Maiduguri, Nigeria 07 February 2018 – World Health Organization (WHO), UNICEF and other partners are supporting the Federal Government and Borno State Ministry of Health to vaccinate more than 1.2 million internally displaced persons (IDPs) across 57 wards in 25 Local Government Areas in Borno State.

More than 3,000 WHO-trained volunteers, including senior supervisors, monitors, healthcare workers and community leaders, will immunize 1.2 million IDPs aged 9 months to 45 years at designated health facilities. The campaign began on 5 February, and is expected to continue until 14 February.

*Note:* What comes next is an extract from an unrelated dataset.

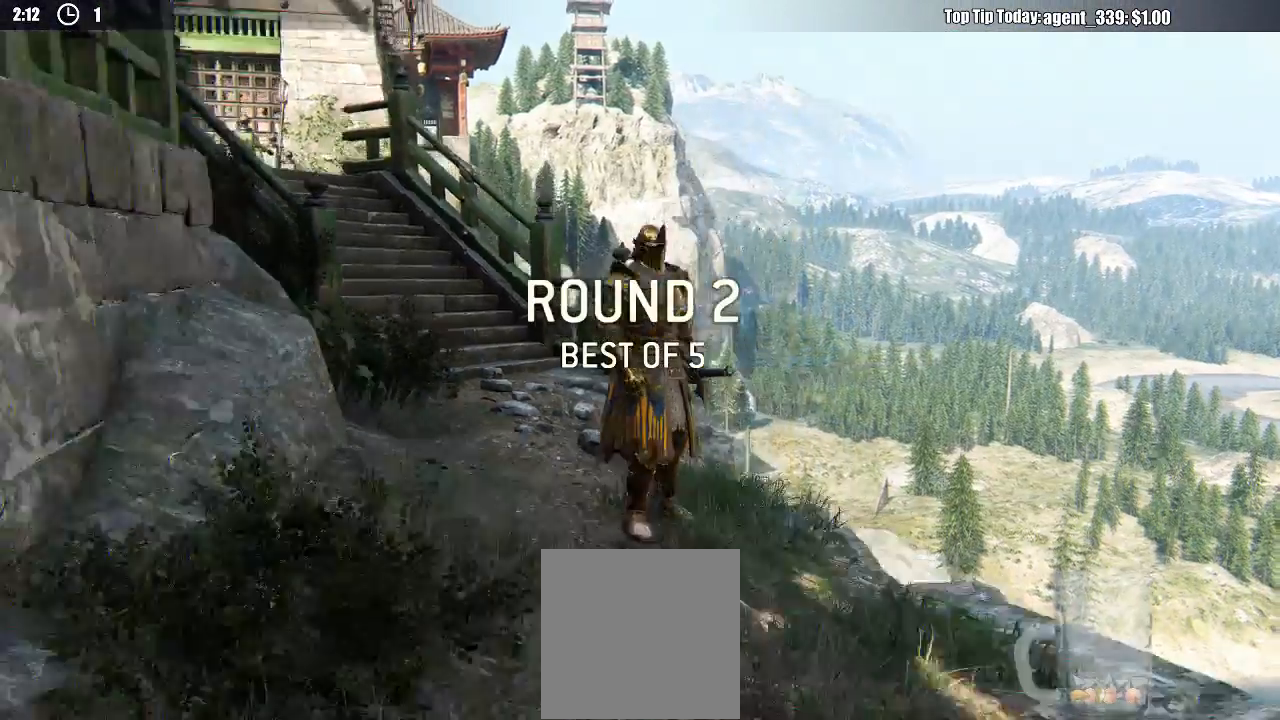
Gameplay with a controller (Xbox layout); each line is a JSON object with the inputs held at the frame after it (dt_ms = milliseconds from this image to that frame). "events" lists button and stick changes between this image and that frame as [ms after this image, input, new state], when the widget could be followed in between. Not read: SELECT.
{"dt_ms": 500, "buttons": ["L3"], "left_stick": "up", "right_stick": "center", "events": [[50, "left_stick", "up"], [250, "L3", "down"]]}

To ensure vaccine availability and uptake, UNICEF supported Borno State Government with vaccine distribution and social mobilization. Through the deployment of over 2,000 community volunteers and key influencers, UNICEF enhanced community engagement for yellow fever preventive vaccination and ensured that community was aware of the campaign and yellow fever risks.

“All children, no matter where they live or what their circumstances are, have the right to survive and thrive, protected from deadly but preventable diseases. Internally displaced children, due to their situation often miss out on vital vaccinations and this campaign is therefore critical to their wellbeing,” said UNICEF Nigeria Representative Mohammed Fall.

To ensure a high-quality campaign, WHO worked with the Borno State Ministry of Health to coordinate and facilitate the training of healthcare workers at all levels, arranged logistics for vaccine distribution and deliver messages on health risks to communities.

“Although Borno State has not reported an outbreak of yellow fever this year, vaccinating internally displaced persons is an exercise of high public health importance to protect most-at-risk populations living in high-risk conditions and prevent the spread of yellow fever, if an outbreak occurs,” said Dr. Wondimagegnehu Alemu, WHO Nigeria Representative.

The Borno State Honourable Commissioner for Health, Dr. Haruna Mshelia, emphasized the importance of vaccinating IDPs in camps and host communities.

“The vulnerable living conditions of millions of people in Borno State and the tide of outbreaks across 16 States in Nigeria makes it imperative to target the most at-risk people with yellow fever vaccination in the State.”

These efforts are part of a larger yellow fever vaccination campaign that seeks to vaccinate more than 25 million people throughout 2018, in the largest yellow fever vaccination drive in Nigeria’s history. This fits into a wider public health goal to eliminate yellow fever epidemics globally by 2026 through the Eliminate Yellow fever Epidemics (EYE) Strategy, steered by WHO, Gavi, the Vaccine Alliance and UNICEF.